• _WHAT IS BEING ASKED_
Copy every item below word for word, leaving out the pictures.

• _ENTRIES_
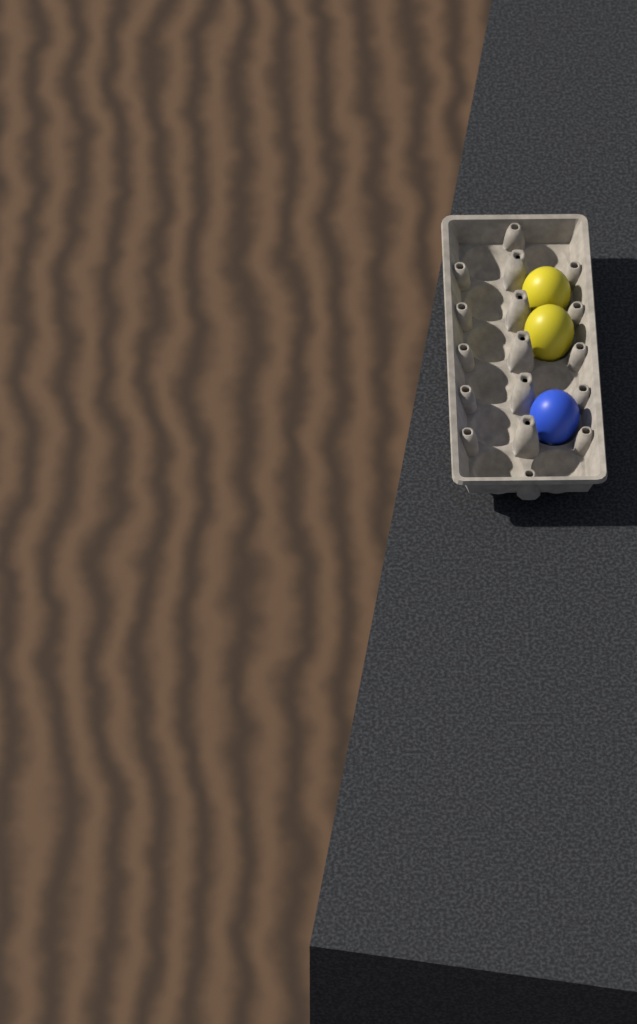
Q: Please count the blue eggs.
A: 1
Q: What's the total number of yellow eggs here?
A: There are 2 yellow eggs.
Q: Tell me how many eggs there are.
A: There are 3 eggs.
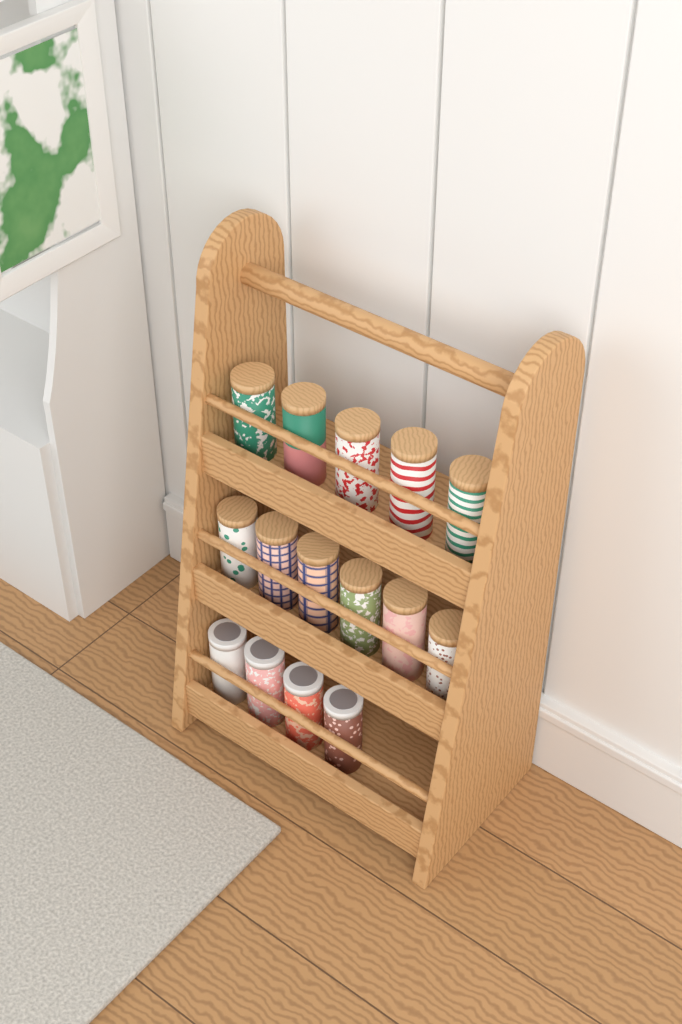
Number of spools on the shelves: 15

• _SOLVED EXERCISE_
Q: Please count the blue eggs.
A: 1
Q: What's the total number of yellow eggs here?
A: There are 2 yellow eggs.
Q: Tell me how many eggs there are.
A: There are 3 eggs.
Number of spools on the shelves: 15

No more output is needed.